I have made this in vvvv and it took me about a week of work for the whole tool, which is now quite versatile, but i can’t imagine creating the 3rd font from scratch taking much longer than a few hours, if you already have the other 2.
vvvv wont be able to export your font into anything immediately usable anyways, so you would have to find a way to do that first.
@seltzdesign I haven’t created the regular weight because my work is a little more complex.
The whole project is to create a sound-reactive typeface.
VVVV should:
1_ to write the word spelled with speech recognition node
2_ to interpolate the 4 type extremes (thin-condensed, bold-condensed, thin-ultraexpanded, bold-ultraexpanded), so the length and the weight of the font change
I’ve already done some experiments with the blend tool in Ai (as shown in the image attached).
The final outputs should be:
1_ a logo-generator
2_ a video-installation, in which the words are projected on a wall behind the speaker (with a microphone linked to VVVV)

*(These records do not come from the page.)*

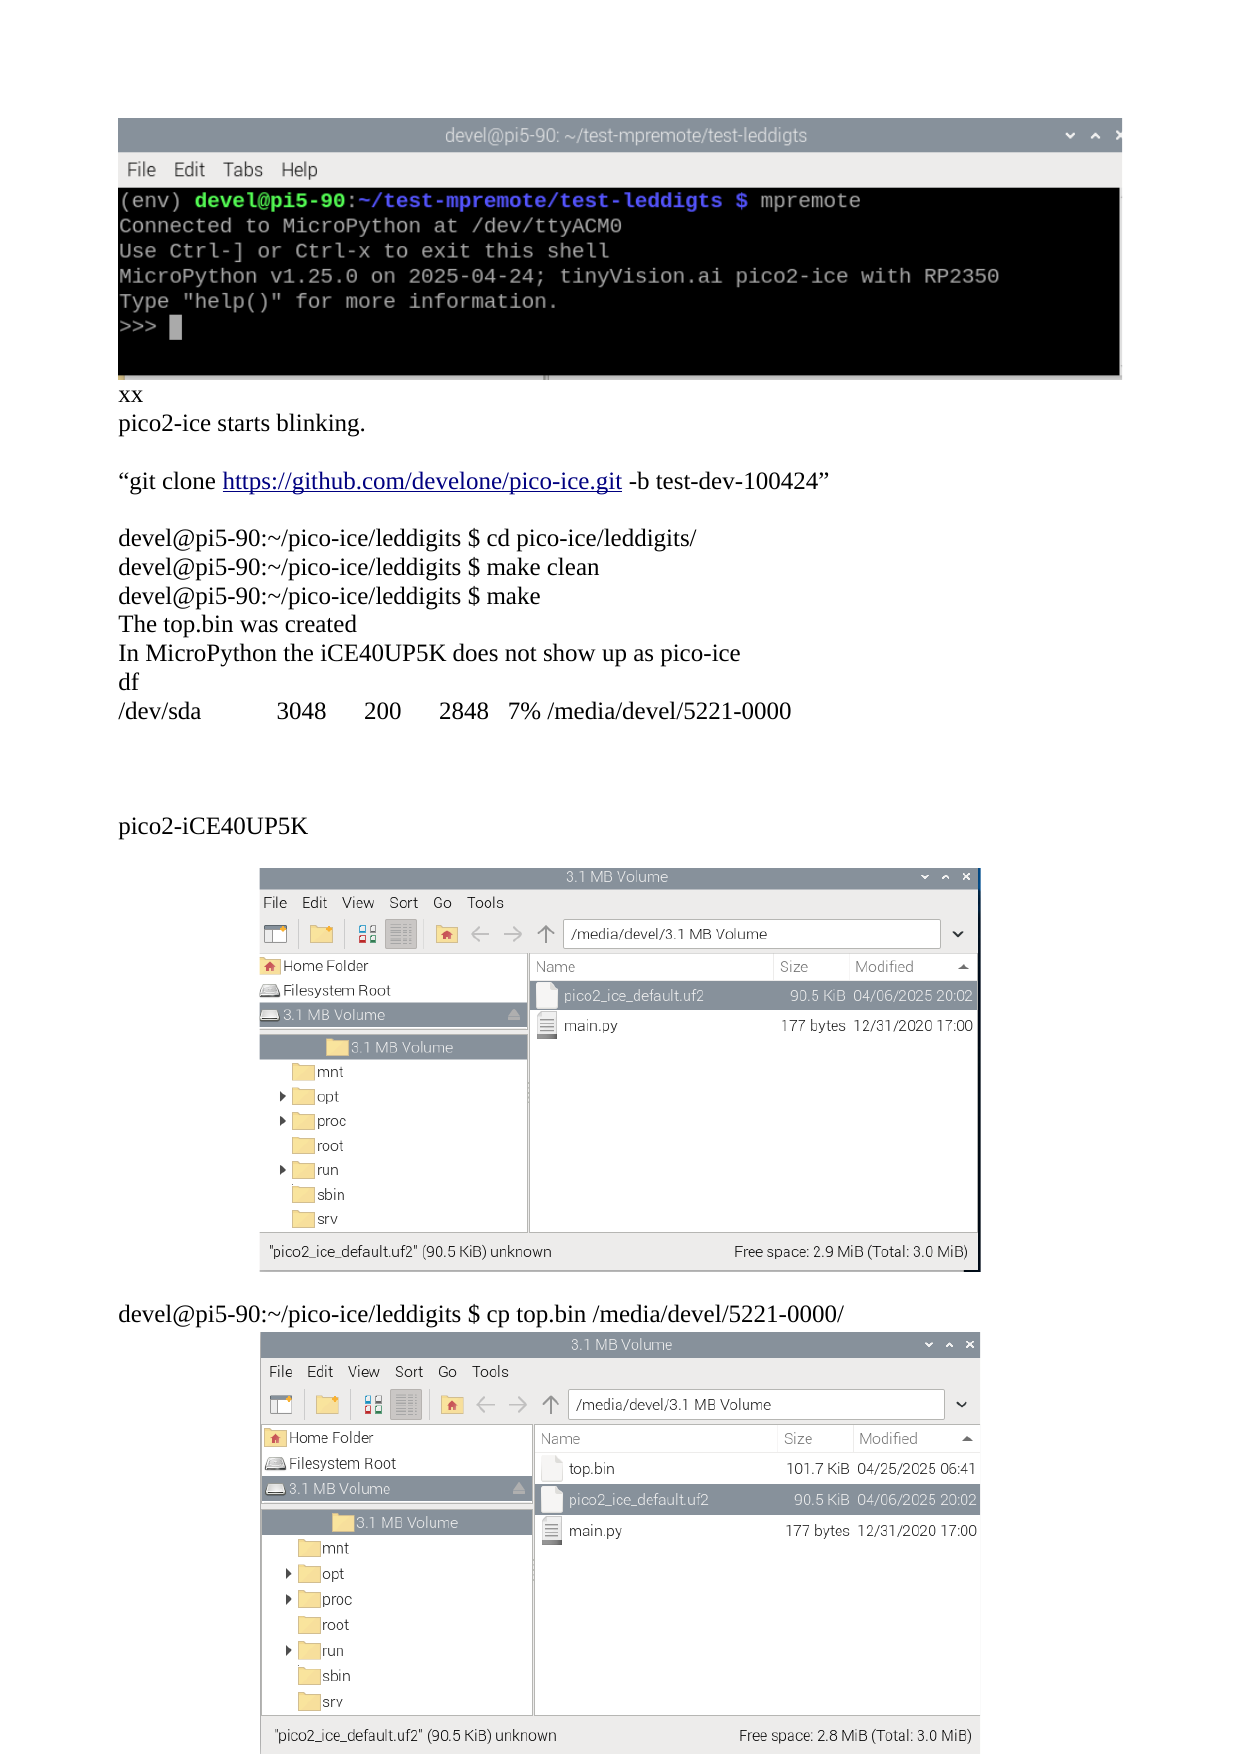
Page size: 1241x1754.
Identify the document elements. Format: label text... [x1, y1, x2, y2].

picture [260, 1332, 980, 1754]
picture [118, 118, 1123, 380]
text devel@pi5-90:~/pico-ice/leddigits $ cd pico-ice/leddigits/ [118, 523, 1122, 552]
text devel@pi5-90:~/pico-ice/leddigits $ make clean [118, 552, 1122, 581]
text pico2-ice starts blinking. [118, 408, 1122, 437]
text devel@pi5-90:~/pico-ice/leddigits $ cp top.bin /media/devel/5221-0000/ [118, 1299, 1122, 1328]
text df [118, 667, 1122, 696]
text In MicroPython the iCE40UP5K does not show up as pico-ice [118, 638, 1122, 667]
text xx [118, 380, 1122, 408]
text The top.bin was created [118, 609, 1122, 638]
text pico2-iCE40UP5K [118, 811, 1122, 839]
text /dev/sda 3048 200 2848 7% /media/devel/5221-0000 [118, 696, 1122, 724]
picture [259, 868, 981, 1272]
text “git clone https://github.com/develone/pico-ice.git -b test-dev-100424” [118, 466, 1122, 494]
text devel@pi5-90:~/pico-ice/leddigits $ make [118, 581, 1122, 609]
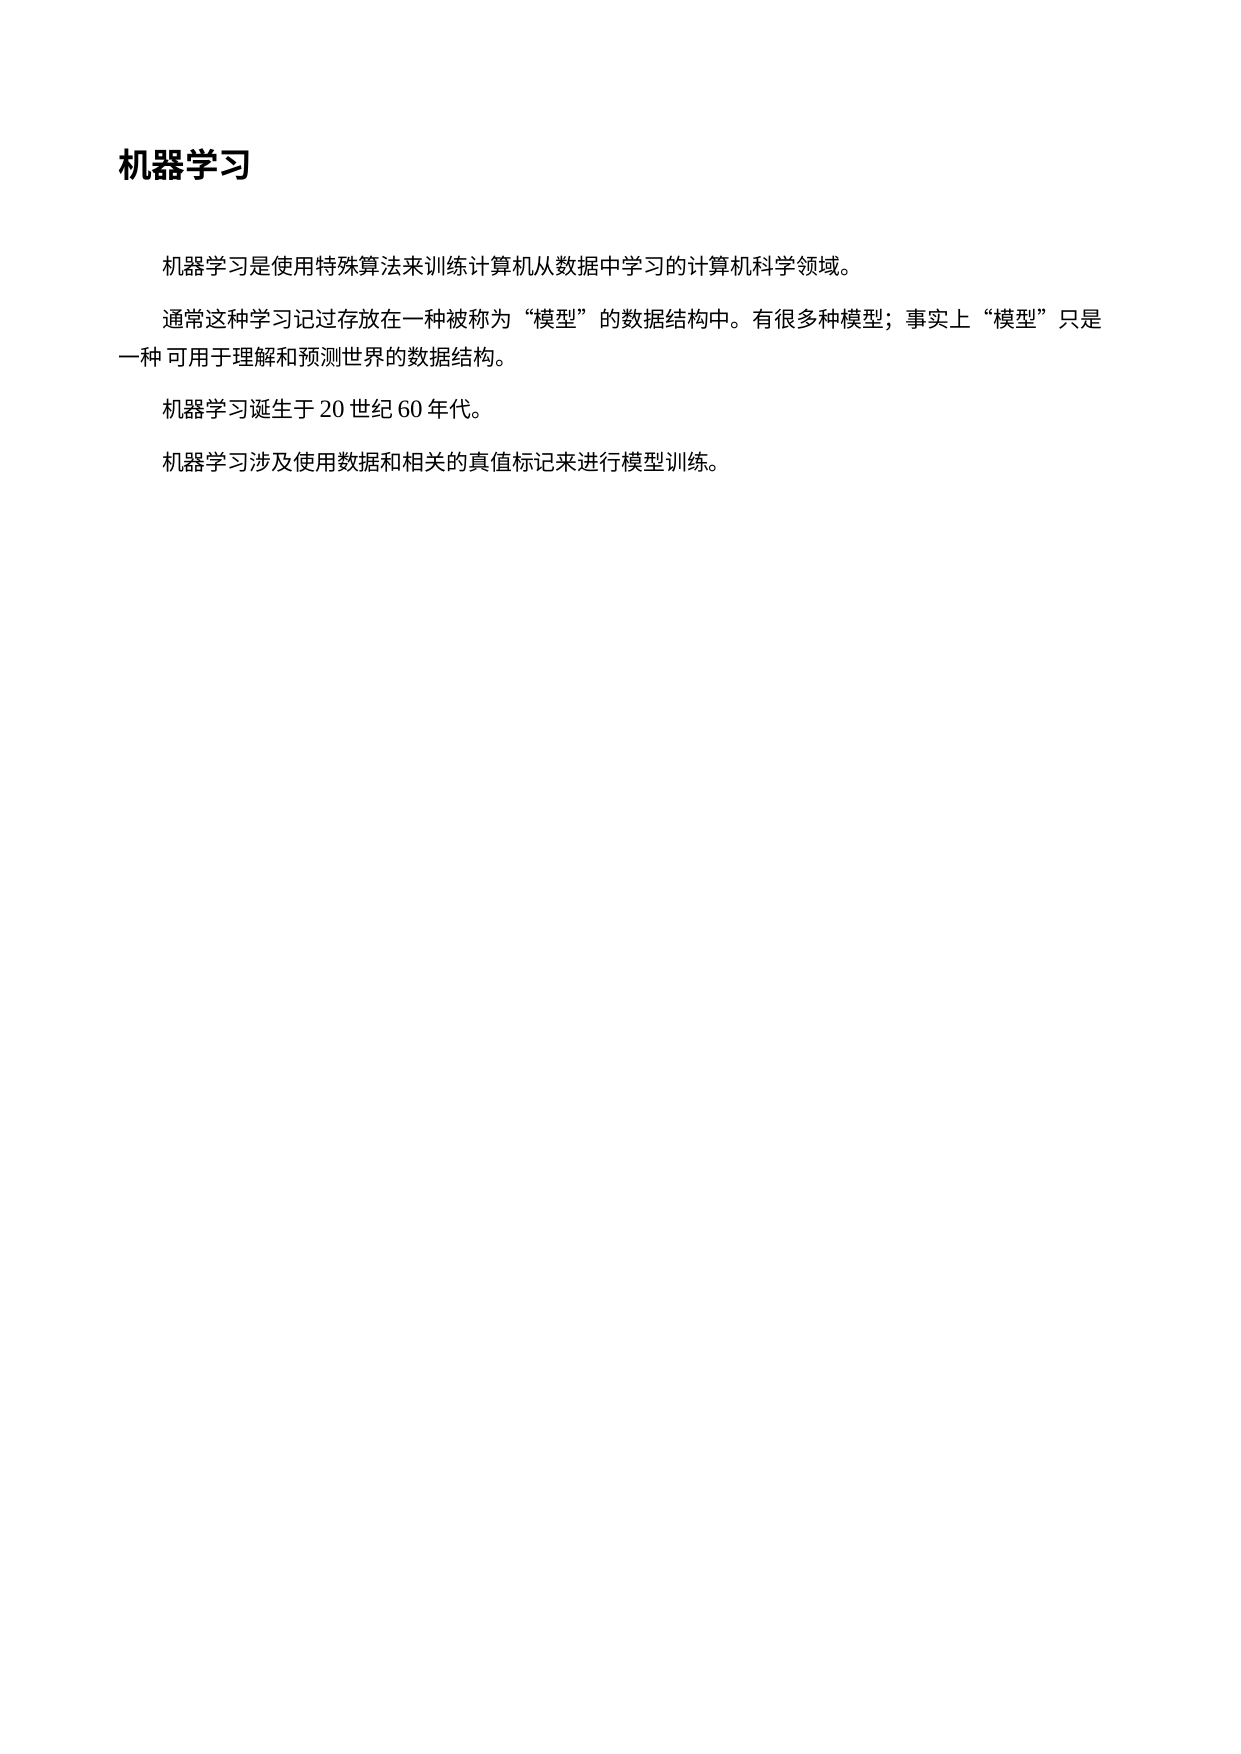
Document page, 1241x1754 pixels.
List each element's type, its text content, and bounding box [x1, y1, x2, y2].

Well you should have said that from the start. Now it makes sense to use vvvv for it.
Its possible using vvvv, but it wont be very easy unless you can make some compromises.
I just wanted to write how you could do it with a typospread, but after trying it out in vvvv quickly I realized it would be way too much work. The problem is that typospread only creates points and you can create outlines from that, but not really fills. Also the transformation as you want it (not just simple stretching, but extending from the center part) is possible, but takes a lot of sorting, transforming and other operations, which I don’t think you will be able to get your head round easily if you are just starting with vvvv. All this work gets a lot harder when you have multiple characters, words and then even sentences or paragraphs, as you have to account for the transformation in each character to move along the others or you will just get overlapping letters.
The text node cant use spreaded input for the font or allow transform of individual characters, even if you had a seperate font for each combination, giving you 100 fonts.
If you DID have all 100 font combinations then I would probably use some combination of HTML, CSS and Javascript (or jQuery), to achieve what you want. It can handle textinput and different fonts very well and will already solve things like pushing letters along, breaking lines and being able to style things easily. It doesn’t really matter if you have 2 fonts or 100. You can access individual letters, and assign them fonts. If you name your fonts from for example 00 to 99, then the first digit could be the thickness and the second the width. Then to change the font just increment the font name by 1 to go wider and by 10 to go thicker. Creating the 100 fonts might be a bit of a pain though.
So good question and many approaches, none of which seem to me like an easy route.
Let us know how you get on and I’ll help as best I can.